Para conmemorar el 90º aniversario de la Guerra Civil, José Ángel Mañas recrea en Zenda, día por día en esta sección, lo que aconteció en 1936, quizá el año más trascendental de toda la historia reciente de España.
Martes, 28 de julio de 1936: La huida de un religioso
(carta de mi archivo familiar)
Querido Pepe:
Desde mi ventana he visto arder decenas de iglesias. He visto los cristales de la cúpula de San Nicolás saltar por los aires. Hasta mi altillo llegaba humo denso y olor a plomo derretido. Aunque lo que me decidió fue lo sucedido en el cuartel de la Montaña. El tiroteo, los disparos de artillería, las bombas. Pero lo peor fue oír a los milicianos vanagloriarse de los linchamientos de oficiales y falangistas. Últimamente salía a la calle vestido de paisano y no debo desvelarte adónde me dirijo, pero no os preocupéis. Tengo amigos en una ciudad donde se nos respeta la vida. Solo puedo decirte que es localidad andaluza.
Verás, junto a esta carta, otras para tu padre y tu madre. A todos os escribo con tristeza. Sois mi única familia en Madrid y habéis sido un apoyo impagable para un hombre de mi condición.
Esta primavera me preocupé por ciertas noticias que me llegaban sobre ti y tus amistades. Pero después de haber departido contigo, sé que en tu personalidad sobresalen la bondad, la integridad, y que no dejarás que te arrastren pasiones destructivas.
Lo que más me entristece es no poder casaros a ti y a Mercedes este verano, como hubiese deseado. Lo lamento. Era de los oficios que más me hubiera satisfecho realizar.
Como no sé cuánto tardaremos en volver a vernos, no puedo despedirme sin darte una serie de consejos.
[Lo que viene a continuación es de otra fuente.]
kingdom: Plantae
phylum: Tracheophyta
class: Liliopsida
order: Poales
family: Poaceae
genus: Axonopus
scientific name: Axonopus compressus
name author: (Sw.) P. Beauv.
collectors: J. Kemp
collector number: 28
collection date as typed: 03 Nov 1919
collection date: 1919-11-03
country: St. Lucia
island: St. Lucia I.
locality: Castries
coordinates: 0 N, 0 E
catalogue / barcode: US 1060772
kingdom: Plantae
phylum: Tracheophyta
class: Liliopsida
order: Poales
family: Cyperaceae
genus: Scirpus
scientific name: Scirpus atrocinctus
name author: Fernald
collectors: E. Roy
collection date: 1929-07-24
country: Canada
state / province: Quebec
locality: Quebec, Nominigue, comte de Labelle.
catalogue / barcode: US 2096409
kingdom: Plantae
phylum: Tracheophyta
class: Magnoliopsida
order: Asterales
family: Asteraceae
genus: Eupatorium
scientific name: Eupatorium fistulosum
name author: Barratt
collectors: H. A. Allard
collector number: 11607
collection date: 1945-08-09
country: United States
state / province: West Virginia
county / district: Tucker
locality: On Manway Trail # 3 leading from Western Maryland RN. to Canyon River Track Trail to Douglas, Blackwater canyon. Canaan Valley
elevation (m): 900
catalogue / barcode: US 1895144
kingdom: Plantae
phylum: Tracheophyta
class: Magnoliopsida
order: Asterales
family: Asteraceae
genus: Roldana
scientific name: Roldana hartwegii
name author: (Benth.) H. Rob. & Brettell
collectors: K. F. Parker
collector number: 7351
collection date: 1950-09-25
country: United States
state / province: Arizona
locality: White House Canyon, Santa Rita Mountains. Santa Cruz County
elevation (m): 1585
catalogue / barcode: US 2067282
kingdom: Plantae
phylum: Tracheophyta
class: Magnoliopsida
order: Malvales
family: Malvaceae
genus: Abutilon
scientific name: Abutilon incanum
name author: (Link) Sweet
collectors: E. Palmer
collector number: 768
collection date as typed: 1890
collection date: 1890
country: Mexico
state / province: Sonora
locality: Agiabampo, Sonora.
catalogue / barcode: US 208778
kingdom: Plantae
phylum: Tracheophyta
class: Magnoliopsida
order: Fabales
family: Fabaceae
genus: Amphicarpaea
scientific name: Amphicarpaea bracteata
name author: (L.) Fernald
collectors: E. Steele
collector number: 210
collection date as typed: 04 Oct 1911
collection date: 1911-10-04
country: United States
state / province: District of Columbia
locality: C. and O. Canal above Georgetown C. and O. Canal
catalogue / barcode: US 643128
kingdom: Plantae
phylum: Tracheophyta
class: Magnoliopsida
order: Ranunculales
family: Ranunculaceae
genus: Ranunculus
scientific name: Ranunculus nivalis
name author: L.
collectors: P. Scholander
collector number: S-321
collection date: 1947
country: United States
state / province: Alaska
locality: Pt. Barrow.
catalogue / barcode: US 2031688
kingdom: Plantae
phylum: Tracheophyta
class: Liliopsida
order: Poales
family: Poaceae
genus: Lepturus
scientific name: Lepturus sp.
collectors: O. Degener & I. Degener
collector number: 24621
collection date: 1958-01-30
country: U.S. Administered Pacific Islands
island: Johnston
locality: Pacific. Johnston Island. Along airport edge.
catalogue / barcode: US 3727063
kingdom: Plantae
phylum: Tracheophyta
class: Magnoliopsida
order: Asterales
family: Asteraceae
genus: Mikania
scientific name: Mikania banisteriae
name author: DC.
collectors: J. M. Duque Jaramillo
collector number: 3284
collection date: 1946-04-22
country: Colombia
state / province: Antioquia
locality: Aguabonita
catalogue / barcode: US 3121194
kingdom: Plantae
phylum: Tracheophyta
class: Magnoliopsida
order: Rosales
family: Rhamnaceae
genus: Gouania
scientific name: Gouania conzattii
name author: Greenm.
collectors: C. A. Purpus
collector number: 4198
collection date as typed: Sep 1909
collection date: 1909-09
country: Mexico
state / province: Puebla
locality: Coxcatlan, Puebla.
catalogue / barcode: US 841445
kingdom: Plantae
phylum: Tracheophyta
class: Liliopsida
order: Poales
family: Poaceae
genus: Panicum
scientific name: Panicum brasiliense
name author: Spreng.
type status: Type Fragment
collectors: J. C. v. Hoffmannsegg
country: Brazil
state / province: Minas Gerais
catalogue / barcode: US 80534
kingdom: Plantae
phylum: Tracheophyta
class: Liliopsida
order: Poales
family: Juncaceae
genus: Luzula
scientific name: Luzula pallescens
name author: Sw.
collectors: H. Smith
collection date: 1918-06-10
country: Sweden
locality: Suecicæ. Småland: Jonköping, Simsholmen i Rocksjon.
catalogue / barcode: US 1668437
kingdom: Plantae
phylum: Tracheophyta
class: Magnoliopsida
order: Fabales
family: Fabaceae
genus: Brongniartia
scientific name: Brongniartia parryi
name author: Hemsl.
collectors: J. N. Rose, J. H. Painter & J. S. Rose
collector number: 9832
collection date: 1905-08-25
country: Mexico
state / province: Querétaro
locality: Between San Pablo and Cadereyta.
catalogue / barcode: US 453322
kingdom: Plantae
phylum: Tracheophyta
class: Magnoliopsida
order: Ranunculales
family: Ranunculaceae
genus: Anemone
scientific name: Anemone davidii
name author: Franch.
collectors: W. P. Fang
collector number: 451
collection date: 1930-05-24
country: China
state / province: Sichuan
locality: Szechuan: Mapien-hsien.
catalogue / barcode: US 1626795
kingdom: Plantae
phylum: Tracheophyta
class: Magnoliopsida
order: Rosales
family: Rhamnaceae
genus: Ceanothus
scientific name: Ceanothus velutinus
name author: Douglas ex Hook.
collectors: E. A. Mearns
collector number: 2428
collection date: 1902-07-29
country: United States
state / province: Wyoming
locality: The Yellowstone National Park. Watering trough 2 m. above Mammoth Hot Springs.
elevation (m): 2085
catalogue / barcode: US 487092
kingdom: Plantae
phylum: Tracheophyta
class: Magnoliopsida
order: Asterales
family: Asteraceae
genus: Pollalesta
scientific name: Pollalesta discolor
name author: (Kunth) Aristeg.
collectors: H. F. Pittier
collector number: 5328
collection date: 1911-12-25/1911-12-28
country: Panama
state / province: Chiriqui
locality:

Ante todo, desea siempre la verdad. A quien quiere pan, Dios no da piedras. La verdad existe y quien la desea la obtiene, no importa la cantidad. La verdad es oro puro. Lo poco vale tanto como lo mucho.
Somos como barcos y no influimos en las olas ni el viento. No podemos luchar contra los elementos, pero sí escoger la mejor manera de sortearlos. Obstáculos siempre habrá, y pretender suprimirlos es la locura vanidosa de quienes se sueñan omnipotentes. Cuando se ha entendido la realidad y se sabe tratar con ella, somos como buenos marinos lidiando con vientos y mareas. Ese es el margen de libertad que nos deja Dios.
¿Recuerdas ese cuento que te gustaba tanto de pequeño? ¿El de los niños que encuentran una casa y una voz les pregunta si quieren entrar por la puerta de alquitrán o la de oro? ¿Recuerdas que quien dijo oro tuvo alquitrán, y viceversa? Pues a nosotros nos ha tocado la puerta de alquitrán, Pepe, pero Dios, si superamos la prueba, transformará esa experiencia en oro.
Recibe un fuerte abrazo de tu tío José.